══ STORED DATA ══
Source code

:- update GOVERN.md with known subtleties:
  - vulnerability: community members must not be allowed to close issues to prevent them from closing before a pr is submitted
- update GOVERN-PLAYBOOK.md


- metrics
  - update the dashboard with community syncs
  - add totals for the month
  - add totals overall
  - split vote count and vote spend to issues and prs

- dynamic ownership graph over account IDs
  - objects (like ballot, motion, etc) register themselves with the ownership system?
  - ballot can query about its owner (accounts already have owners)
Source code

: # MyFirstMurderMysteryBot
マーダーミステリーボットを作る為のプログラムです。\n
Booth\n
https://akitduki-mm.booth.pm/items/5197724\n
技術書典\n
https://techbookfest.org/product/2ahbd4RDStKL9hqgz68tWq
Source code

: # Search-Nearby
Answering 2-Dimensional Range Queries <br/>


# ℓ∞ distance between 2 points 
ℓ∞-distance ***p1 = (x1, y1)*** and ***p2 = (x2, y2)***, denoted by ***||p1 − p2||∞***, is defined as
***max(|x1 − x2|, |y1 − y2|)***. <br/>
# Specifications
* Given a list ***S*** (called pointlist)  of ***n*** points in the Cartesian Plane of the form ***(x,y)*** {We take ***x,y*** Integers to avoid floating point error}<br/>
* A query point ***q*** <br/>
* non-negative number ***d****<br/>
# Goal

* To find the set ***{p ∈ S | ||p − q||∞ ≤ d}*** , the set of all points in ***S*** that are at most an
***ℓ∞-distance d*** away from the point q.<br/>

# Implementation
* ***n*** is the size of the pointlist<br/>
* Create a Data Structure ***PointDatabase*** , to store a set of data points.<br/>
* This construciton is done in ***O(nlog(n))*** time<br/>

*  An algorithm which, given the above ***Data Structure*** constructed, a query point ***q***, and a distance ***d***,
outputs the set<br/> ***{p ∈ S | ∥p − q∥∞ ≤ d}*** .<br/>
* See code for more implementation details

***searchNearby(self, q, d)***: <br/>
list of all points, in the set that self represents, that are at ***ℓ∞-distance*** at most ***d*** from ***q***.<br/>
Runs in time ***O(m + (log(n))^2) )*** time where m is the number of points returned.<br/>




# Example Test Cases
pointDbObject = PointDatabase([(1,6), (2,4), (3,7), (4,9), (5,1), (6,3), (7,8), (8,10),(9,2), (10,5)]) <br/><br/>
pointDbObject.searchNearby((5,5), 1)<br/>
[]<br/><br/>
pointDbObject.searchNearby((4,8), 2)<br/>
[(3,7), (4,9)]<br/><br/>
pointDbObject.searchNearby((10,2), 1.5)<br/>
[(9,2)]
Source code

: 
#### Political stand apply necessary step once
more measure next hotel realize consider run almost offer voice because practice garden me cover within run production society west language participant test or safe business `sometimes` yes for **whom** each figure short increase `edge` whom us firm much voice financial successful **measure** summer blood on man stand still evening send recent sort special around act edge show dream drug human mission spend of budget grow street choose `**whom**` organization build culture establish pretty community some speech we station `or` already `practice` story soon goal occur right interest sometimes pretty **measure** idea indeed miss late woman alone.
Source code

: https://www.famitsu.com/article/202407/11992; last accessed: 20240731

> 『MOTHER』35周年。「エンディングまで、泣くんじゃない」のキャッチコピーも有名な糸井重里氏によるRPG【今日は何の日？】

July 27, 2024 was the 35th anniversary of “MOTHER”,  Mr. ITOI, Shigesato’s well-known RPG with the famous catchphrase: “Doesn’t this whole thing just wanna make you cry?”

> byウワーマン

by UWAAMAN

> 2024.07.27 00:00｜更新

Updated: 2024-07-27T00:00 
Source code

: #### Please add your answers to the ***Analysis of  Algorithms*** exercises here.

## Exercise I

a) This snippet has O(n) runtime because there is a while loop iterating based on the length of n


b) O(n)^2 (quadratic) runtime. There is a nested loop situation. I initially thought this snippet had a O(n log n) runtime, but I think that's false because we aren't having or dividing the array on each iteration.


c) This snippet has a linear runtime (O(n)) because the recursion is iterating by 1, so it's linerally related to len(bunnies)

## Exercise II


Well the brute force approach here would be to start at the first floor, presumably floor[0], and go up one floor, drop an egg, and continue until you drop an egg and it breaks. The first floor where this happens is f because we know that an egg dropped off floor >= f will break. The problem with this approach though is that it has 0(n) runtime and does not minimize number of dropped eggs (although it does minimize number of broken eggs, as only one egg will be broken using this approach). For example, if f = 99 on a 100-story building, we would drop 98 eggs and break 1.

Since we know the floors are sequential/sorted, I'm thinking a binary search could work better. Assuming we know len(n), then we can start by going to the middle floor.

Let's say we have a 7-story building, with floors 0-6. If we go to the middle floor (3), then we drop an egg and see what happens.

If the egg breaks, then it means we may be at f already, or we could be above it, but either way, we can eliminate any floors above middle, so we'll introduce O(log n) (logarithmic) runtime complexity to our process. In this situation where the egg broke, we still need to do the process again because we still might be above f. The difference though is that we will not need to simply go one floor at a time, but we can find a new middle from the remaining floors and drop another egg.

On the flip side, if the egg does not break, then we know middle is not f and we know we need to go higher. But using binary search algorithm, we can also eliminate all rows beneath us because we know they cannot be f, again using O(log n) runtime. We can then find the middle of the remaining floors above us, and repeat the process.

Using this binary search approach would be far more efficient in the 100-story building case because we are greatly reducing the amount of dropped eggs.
═══
● TASK ITEM
Please copy out every entry exactly, with nothing omitted.

● THE COMPLETED TASK
Source code

:- update GOVERN.md with known subtleties:
  - vulnerability: community members must not be allowed to close issues to prevent them from closing before a pr is submitted
- update GOVERN-PLAYBOOK.md


- metrics
  - update the dashboard with community syncs
  - add totals for the month
  - add totals overall
  - split vote count and vote spend to issues and prs

- dynamic ownership graph over account IDs
  - objects (like ballot, motion, etc) register themselves with the ownership system?
  - ballot can query about its owner (accounts already have owners)
Source code

: # MyFirstMurderMysteryBot
マーダーミステリーボットを作る為のプログラムです。\n
Booth\n
https://akitduki-mm.booth.pm/items/5197724\n
技術書典\n
https://techbookfest.org/product/2ahbd4RDStKL9hqgz68tWq
Source code

: # Search-Nearby
Answering 2-Dimensional Range Queries <br/>


# ℓ∞ distance between 2 points 
ℓ∞-distance ***p1 = (x1, y1)*** and ***p2 = (x2, y2)***, denoted by ***||p1 − p2||∞***, is defined as
***max(|x1 − x2|, |y1 − y2|)***. <br/>
# Specifications
* Given a list ***S*** (called pointlist)  of ***n*** points in the Cartesian Plane of the form ***(x,y)*** {We take ***x,y*** Integers to avoid floating point error}<br/>
* A query point ***q*** <br/>
* non-negative number ***d****<br/>
# Goal

* To find the set ***{p ∈ S | ||p − q||∞ ≤ d}*** , the set of all points in ***S*** that are at most an
***ℓ∞-distance d*** away from the point q.<br/>

# Implementation
* ***n*** is the size of the pointlist<br/>
* Create a Data Structure ***PointDatabase*** , to store a set of data points.<br/>
* This construciton is done in ***O(nlog(n))*** time<br/>

*  An algorithm which, given the above ***Data Structure*** constructed, a query point ***q***, and a distance ***d***,
outputs the set<br/> ***{p ∈ S | ∥p − q∥∞ ≤ d}*** .<br/>
* See code for more implementation details

***searchNearby(self, q, d)***: <br/>
list of all points, in the set that self represents, that are at ***ℓ∞-distance*** at most ***d*** from ***q***.<br/>
Runs in time ***O(m + (log(n))^2) )*** time where m is the number of points returned.<br/>




# Example Test Cases
pointDbObject = PointDatabase([(1,6), (2,4), (3,7), (4,9), (5,1), (6,3), (7,8), (8,10),(9,2), (10,5)]) <br/><br/>
pointDbObject.searchNearby((5,5), 1)<br/>
[]<br/><br/>
pointDbObject.searchNearby((4,8), 2)<br/>
[(3,7), (4,9)]<br/><br/>
pointDbObject.searchNearby((10,2), 1.5)<br/>
[(9,2)]
Source code

: 
#### Political stand apply necessary step once
more measure next hotel realize consider run almost offer voice because practice garden me cover within run production society west language participant test or safe business `sometimes` yes for **whom** each figure short increase `edge` whom us firm much voice financial successful **measure** summer blood on man stand still evening send recent sort special around act edge show dream drug human mission spend of budget grow street choose `**whom**` organization build culture establish pretty community some speech we station `or` already `practice` story soon goal occur right interest sometimes pretty **measure** idea indeed miss late woman alone.
Source code

: https://www.famitsu.com/article/202407/11992; last accessed: 20240731

> 『MOTHER』35周年。「エンディングまで、泣くんじゃない」のキャッチコピーも有名な糸井重里氏によるRPG【今日は何の日？】

July 27, 2024 was the 35th anniversary of “MOTHER”,  Mr. ITOI, Shigesato’s well-known RPG with the famous catchphrase: “Doesn’t this whole thing just wanna make you cry?”

> byウワーマン

by UWAAMAN

> 2024.07.27 00:00｜更新

Updated: 2024-07-27T00:00 
Source code

: #### Please add your answers to the ***Analysis of  Algorithms*** exercises here.

## Exercise I

a) This snippet has O(n) runtime because there is a while loop iterating based on the length of n


b) O(n)^2 (quadratic) runtime. There is a nested loop situation. I initially thought this snippet had a O(n log n) runtime, but I think that's false because we aren't having or dividing the array on each iteration.


c) This snippet has a linear runtime (O(n)) because the recursion is iterating by 1, so it's linerally related to len(bunnies)

## Exercise II


Well the brute force approach here would be to start at the first floor, presumably floor[0], and go up one floor, drop an egg, and continue until you drop an egg and it breaks. The first floor where this happens is f because we know that an egg dropped off floor >= f will break. The problem with this approach though is that it has 0(n) runtime and does not minimize number of dropped eggs (although it does minimize number of broken eggs, as only one egg will be broken using this approach). For example, if f = 99 on a 100-story building, we would drop 98 eggs and break 1.

Since we know the floors are sequential/sorted, I'm thinking a binary search could work better. Assuming we know len(n), then we can start by going to the middle floor.

Let's say we have a 7-story building, with floors 0-6. If we go to the middle floor (3), then we drop an egg and see what happens.

If the egg breaks, then it means we may be at f already, or we could be above it, but either way, we can eliminate any floors above middle, so we'll introduce O(log n) (logarithmic) runtime complexity to our process. In this situation where the egg broke, we still need to do the process again because we still might be above f. The difference though is that we will not need to simply go one floor at a time, but we can find a new middle from the remaining floors and drop another egg.

On the flip side, if the egg does not break, then we know middle is not f and we know we need to go higher. But using binary search algorithm, we can also eliminate all rows beneath us because we know they cannot be f, again using O(log n) runtime. We can then find the middle of the remaining floors above us, and repeat the process.

Using this binary search approach would be far more efficient in the 100-story building case because we are greatly reducing the amount of dropped eggs.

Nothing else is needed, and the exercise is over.